Quincy, Mass. Historical and Architectural Survey
47 Buckley Street (Finnish Evangelical Mission Church of Quincy)
HISTORICAL SIGNIFICANCE
The first Finns to settle in Quincy came in the spring of 1886 to work in the granite quarries of West Quincy. The Finnish population grew slowly and by 1890, the same year the Uljas Koitto Temperance Society was formed, there were seventeen adult Finns in Quincy. Eight years later the membership in the Society had swelled to over one hundred and a small building was erected in West Quincy for the sum of $1353. However, factions developed within the Society, and by 1912 two groups had withdrawn, one to form the Finnish Lutheran Church, 81 Suomi Road, and the other to establish the Finnish Evangelical Mission Church of Quincy at 47 Buckley Street, later known as the Finnish Congregation Church and still later as West Quincy Congregation Church.
The first members of the Finnish Evangelical Church, actually first called "Suomalainen Evankelinin Seurakunta", withdrew from the temperance society in 1895. Led by the Swedish Reverend Andrew Groop they decided to form a Christian Church Society. Meetings were first held in a hall on Copeland Street in West Quincy until the new church was built in 1900. This church was the center of life for Quincy's 200 Finnish residents. whose inability to speak English handicapped their ability to secure any work except hard labor. As late as 1965, the Sunday evening services were conducted in the Finnish language.
BIBLIOGRAPHY and/or REFERENCES
Assessors records.
Quincy Patriot Ledger, July 3, 1965; September 25, 1965.
Quincy Patriot Ledger: 100th Anniversary. January 7, 1937, p. B-16.

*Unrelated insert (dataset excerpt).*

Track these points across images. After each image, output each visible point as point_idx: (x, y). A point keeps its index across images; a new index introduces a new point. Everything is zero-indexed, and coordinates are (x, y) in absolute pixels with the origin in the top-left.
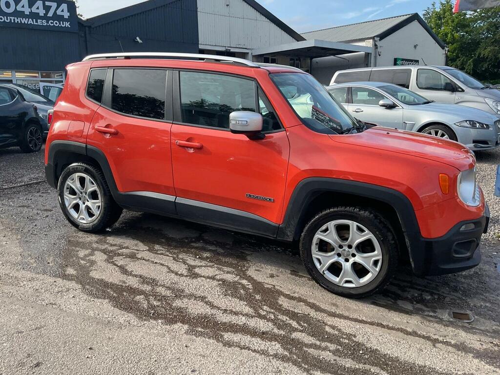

ARCHITECTURAL SIGNIFICANCE:
Built in a traditional style and residential scale in 1900, the Finnish Evangelical Mission Church has only its finely detailed belfry atop its roof to indicate its ecclesiastical function. Set on a typical Quincy granite foundation, the structure is a longitudinal two-story building bisected in the center by a three story gabled section which is topped by the open and arched square belfry with a broach spire. Remnants of the original decorative elements, such as exposed purlins under the eaves, brackets under the roof, simple stained glass panels in the large arcbed window on top of the pedimented entrance and the elaborate belfry indicate that the church was conceived with a greater vocabulary of ornamention than is visible today. The present aluminum siding obliterates much of the original window enframements which had once enriched the facade. It was listed in the original Quincy inventory.